> **Task brief**: Write out the whole listing exactly; no images belong in it.

> **Supplied material**:
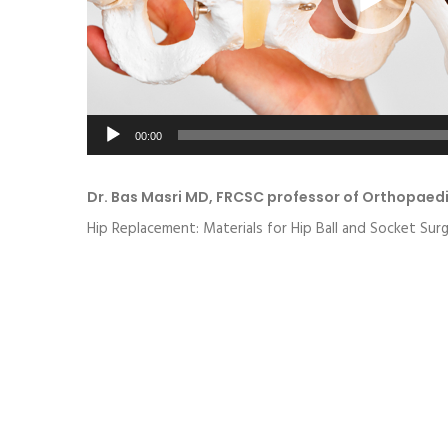
00:00
Dr. Bas Masri MD, FRCSC professor of Orthopaed
Hip Replacement: Materials for Hip Ball and Socket Sur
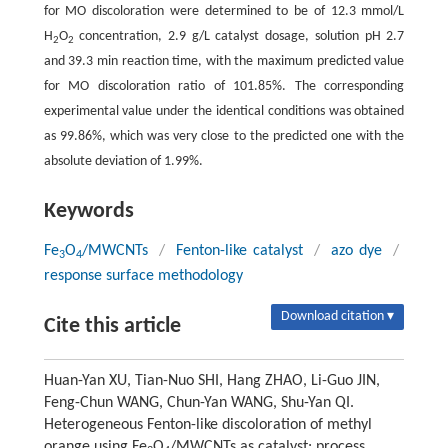
for MO discoloration were determined to be of 12.3 mmol/L
H
O
concentration, 2.9 g/L catalyst dosage, solution pH 2.7
2
2
and 39.3 min reaction time, with the maximum predicted value
for MO discoloration ratio of 101.85%. The corresponding
experimental value under the identical conditions was obtained
as 99.86%, which was very close to the predicted one with the
absolute deviation of 1.99%.
Keywords
Fe
O
/MWCNTs
/
Fenton-like catalyst
/
azo dye
/
3
4
response surface methodology
Download citation ▾
Cite this article
Huan-Yan XU, Tian-Nuo SHI, Hang ZHAO, Li-Guo JIN,
Feng-Chun WANG, Chun-Yan WANG, Shu-Yan QI.
Heterogeneous Fenton-like discoloration of methyl
orange using Fe
O
/MWCNTs as catalyst: process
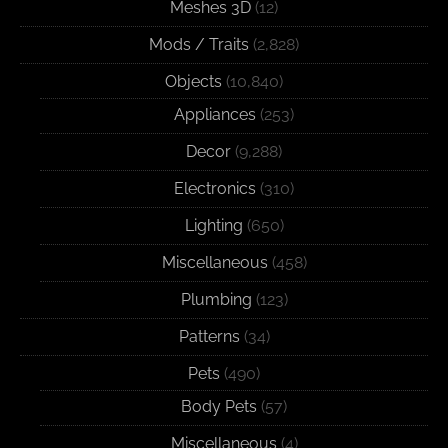
Meshes 3D
(12)
Mods / Traits
(2,828)
Objects
(10,840)
Appliances
(253)
Decor
(9,288)
Electronics
(310)
Lighting
(650)
Miscellaneous
(458)
Plumbing
(123)
Patterns
(34)
Pets
(490)
Body Pets
(57)
Miscellaneous
(4)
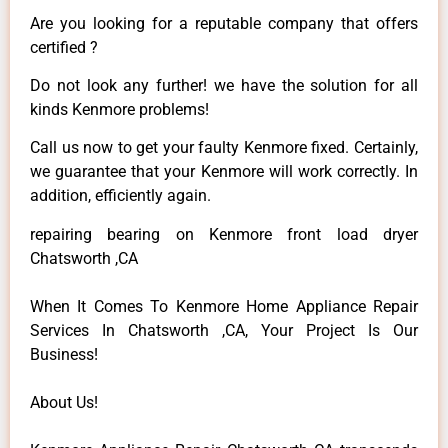
Are you looking for a reputable company that offers
certified ?
Do not look any further! we have the solution for all
kinds Kenmore problems!
Call us now to get your faulty Kenmore fixed. Certainly,
we guarantee that your Kenmore will work correctly. In
addition, efficiently again.
repairing bearing on Kenmore front load dryer
Chatsworth ,CA
When It Comes To Kenmore Home Appliance Repair
Services In Chatsworth ,CA, Your Project Is Our
Business!
About Us!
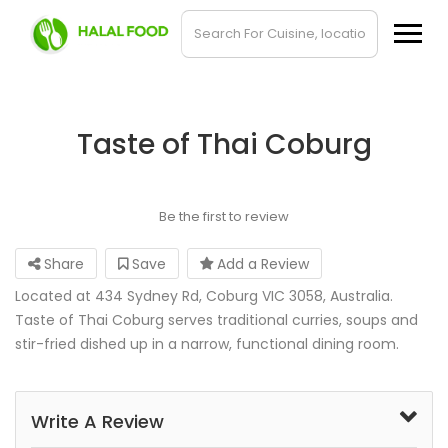
Taste of Thai Coburg
Be the first to review
Share
Save
Add a Review
Located at 434 Sydney Rd, Coburg VIC 3058, Australia.
Taste of Thai Coburg serves traditional curries, soups and
stir-fried dished up in a narrow, functional dining room.
Write A Review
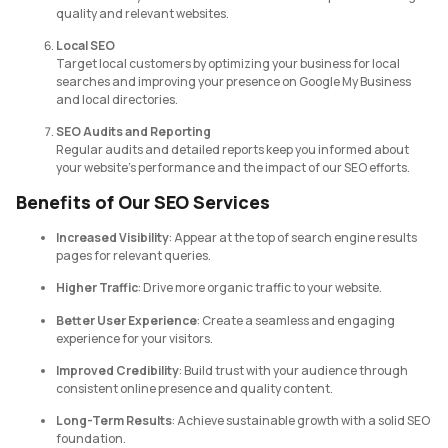
quality and relevant websites.
Local SEO
Target local customers by optimizing your business for local
searches and improving your presence on Google My Business
and local directories.
SEO Audits and Reporting
Regular audits and detailed reports keep you informed about
your website’s performance and the impact of our SEO efforts.
Benefits of Our SEO Services
Increased Visibility
: Appear at the top of search engine results
pages for relevant queries.
Higher Traffic
: Drive more organic traffic to your website.
Better User Experience
: Create a seamless and engaging
experience for your visitors.
Improved Credibility
: Build trust with your audience through
consistent online presence and quality content.
Long-Term Results
: Achieve sustainable growth with a solid SEO
foundation.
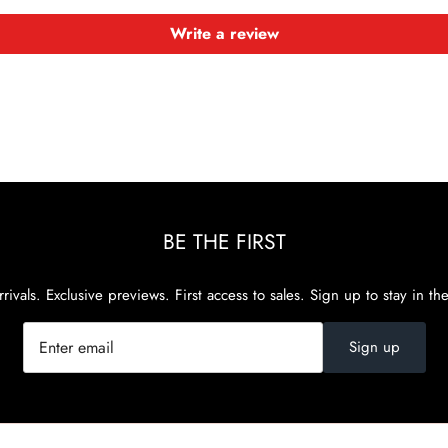
Write a review
BE THE FIRST
rivals. Exclusive previews. First access to sales. Sign up to stay in th
Sign up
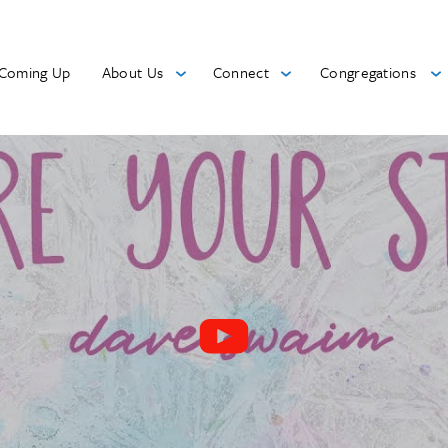
Coming Up
About Us
Connect
Congregations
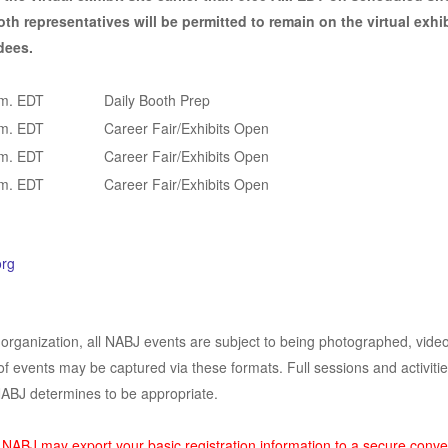
th representatives will be permitted to remain on the virtual exhib
dees.
.m. EDT
Daily Booth Prep
.m. EDT
Career Fair/Exhibits Open
.m. EDT
Career Fair/Exhibits Open
.m. EDT
Career Fair/Exhibits Open
rg
 organization, all NABJ events are subject to being photographed, video
of events may be captured via these formats. Full sessions and activities
NABJ determines to be appropriate.
, NABJ may export your basic registration information to a secure conve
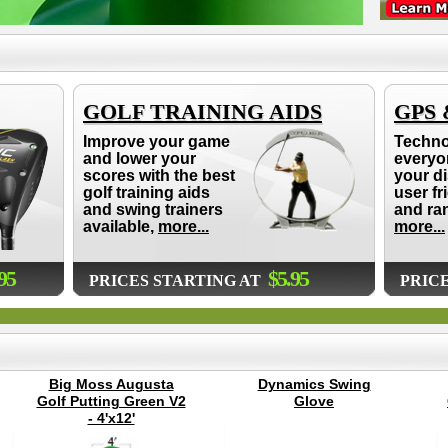
GOLF TRAINING AIDS
GPS
Improve your game
Techno
and lower your
everyo
scores with the best
your d
golf training aids
user fr
and swing trainers
and ra
available,
more...
more...
95
$5.95
PRICES STARTING AT
PRIC
Big Moss Augusta
Dynamics Swing
Golf Putting Green V2
Glove
- 4'x12'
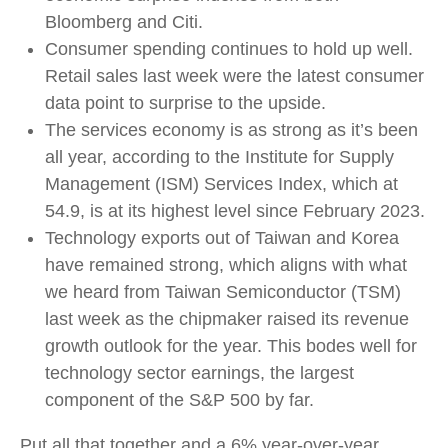
Bloomberg and Citi.
Consumer spending continues to hold up well.
Retail sales last week were the latest consumer
data point to surprise to the upside.
The services economy is as strong as it’s been
all year, according to the Institute for Supply
Management (ISM) Services Index, which at
54.9, is at its highest level since February 2023.
Technology exports out of Taiwan and Korea
have remained strong, which aligns with what
we heard from Taiwan Semiconductor (TSM)
last week as the chipmaker raised its revenue
growth outlook for the year. This bodes well for
technology sector earnings, the largest
component of the S&P 500 by far.
Put all that together and a 6% year-over-year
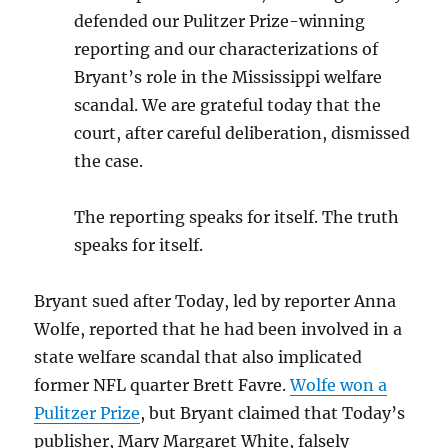
defended our Pulitzer Prize-winning
reporting and our characterizations of
Bryant’s role in the Mississippi welfare
scandal. We are grateful today that the
court, after careful deliberation, dismissed
the case.
The reporting speaks for itself. The truth
speaks for itself.
Bryant sued after Today, led by reporter Anna
Wolfe, reported that he had been involved in a
state welfare scandal that also implicated
former NFL quarter Brett Favre.
Wolfe won a
Pulitzer Prize
, but Bryant claimed that Today’s
publisher, Mary Margaret White, falsely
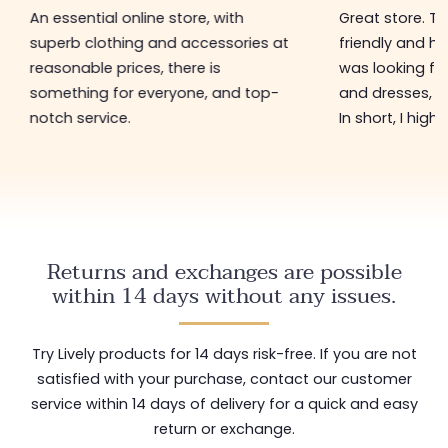
An essential online store, with
Great store. 
superb clothing and accessories at
friendly and hel
reasonable prices, there is
was looking for
something for everyone, and top-
and dresses, a
notch service.
In short, I hig
Returns and exchanges are possible
within 14 days without any issues.
Try Lively products for 14 days risk-free. If you are not
satisfied with your purchase, contact our customer
service within 14 days of delivery for a quick and easy
return or exchange.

> **Solution to the problem**:
00:00
Dr. Bas Masri MD, FRCSC professor of Orthopaed
Hip Replacement: Materials for Hip Ball and Socket Sur
for MO discoloration were determined to be of 12.3 mmol/L
H
O
concentration, 2.9 g/L catalyst dosage, solution pH 2.7
2
2
and 39.3 min reaction time, with the maximum predicted value
for MO discoloration ratio of 101.85%. The corresponding
experimental value under the identical conditions was obtained
as 99.86%, which was very close to the predicted one with the
absolute deviation of 1.99%.
Keywords
Fe
O
/MWCNTs
/
Fenton-like catalyst
/
azo dye
/
3
4
response surface methodology
Download citation ▾
Cite this article
Huan-Yan XU, Tian-Nuo SHI, Hang ZHAO, Li-Guo JIN,
Feng-Chun WANG, Chun-Yan WANG, Shu-Yan QI.
Heterogeneous Fenton-like discoloration of methyl
orange using Fe
O
/MWCNTs as catalyst: process
Meshes 3D
(12)
Mods / Traits
(2,828)
Objects
(10,840)
Appliances
(253)
Decor
(9,288)
Electronics
(310)
Lighting
(650)
Miscellaneous
(458)
Plumbing
(123)
Patterns
(34)
Pets
(490)
Body Pets
(57)
Miscellaneous
(4)
Are you looking for a reputable company that offers
certified ?
Do not look any further! we have the solution for all
kinds Kenmore problems!
Call us now to get your faulty Kenmore fixed. Certainly,
we guarantee that your Kenmore will work correctly. In
addition, efficiently again.
repairing bearing on Kenmore front load dryer
Chatsworth ,CA
When It Comes To Kenmore Home Appliance Repair
Services In Chatsworth ,CA, Your Project Is Our
Business!
About Us!
Taste of Thai Coburg
Be the first to review
Share
Save
Add a Review
Located at 434 Sydney Rd, Coburg VIC 3058, Australia.
Taste of Thai Coburg serves traditional curries, soups and
stir-fried dished up in a narrow, functional dining room.
Write A Review
quality and relevant websites.
Local SEO
Target local customers by optimizing your business for local
searches and improving your presence on Google My Business
and local directories.
SEO Audits and Reporting
Regular audits and detailed reports keep you informed about
your website’s performance and the impact of our SEO efforts.
Benefits of Our SEO Services
Increased Visibility
: Appear at the top of search engine results
pages for relevant queries.
Higher Traffic
: Drive more organic traffic to your website.
Better User Experience
: Create a seamless and engaging
experience for your visitors.
Improved Credibility
: Build trust with your audience through
consistent online presence and quality content.
Long-Term Results
: Achieve sustainable growth with a solid SEO
foundation.
Write a review
BE THE FIRST
rivals. Exclusive previews. First access to sales. Sign up to stay in th
Sign up
Coming Up
About Us
Connect
Congregations
th representatives will be permitted to remain on the virtual exhib
dees.
.m. EDT
Daily Booth Prep
.m. EDT
Career Fair/Exhibits Open
.m. EDT
Career Fair/Exhibits Open
.m. EDT
Career Fair/Exhibits Open
rg
 organization, all NABJ events are subject to being photographed, video
of events may be captured via these formats. Full sessions and activities
NABJ determines to be appropriate.
, NABJ may export your basic registration information to a secure conve
GOLF TRAINING AIDS
GPS
Improve your game
Techno
and lower your
everyo
scores with the best
your d
golf training aids
user fr
and swing trainers
and ra
available,
more...
more...
95
$5.95
PRICES STARTING AT
PRIC
Big Moss Augusta
Dynamics Swing
Golf Putting Green V2
Glove
- 4'x12'
Bloomberg and Citi.
Consumer spending continues to hold up well.
Retail sales last week were the latest consumer
data point to surprise to the upside.
The services economy is as strong as it’s been
all year, according to the Institute for Supply
Management (ISM) Services Index, which at
54.9, is at its highest level since February 2023.
Technology exports out of Taiwan and Korea
have remained strong, which aligns with what
we heard from Taiwan Semiconductor (TSM)
last week as the chipmaker raised its revenue
growth outlook for the year. This bodes well for
technology sector earnings, the largest
component of the S&P 500 by far.
Put all that together and a 6% year-over-year
defended our Pulitzer Prize-winning
reporting and our characterizations of
Bryant’s role in the Mississippi welfare
scandal. We are grateful today that the
court, after careful deliberation, dismissed
the case.
The reporting speaks for itself. The truth
speaks for itself.
Bryant sued after Today, led by reporter Anna
Wolfe, reported that he had been involved in a
state welfare scandal that also implicated
former NFL quarter Brett Favre.
Wolfe won a
Pulitzer Prize
, but Bryant claimed that Today’s
publisher, Mary Margaret White, falsely
An essential online store, with
Great store. 
superb clothing and accessories at
friendly and hel
reasonable prices, there is
was looking for
something for everyone, and top-
and dresses, a
notch service.
In short, I hig
Returns and exchanges are possible
within 14 days without any issues.
Try Lively products for 14 days risk-free. If you are not
satisfied with your purchase, contact our customer
service within 14 days of delivery for a quick and easy
return or exchange.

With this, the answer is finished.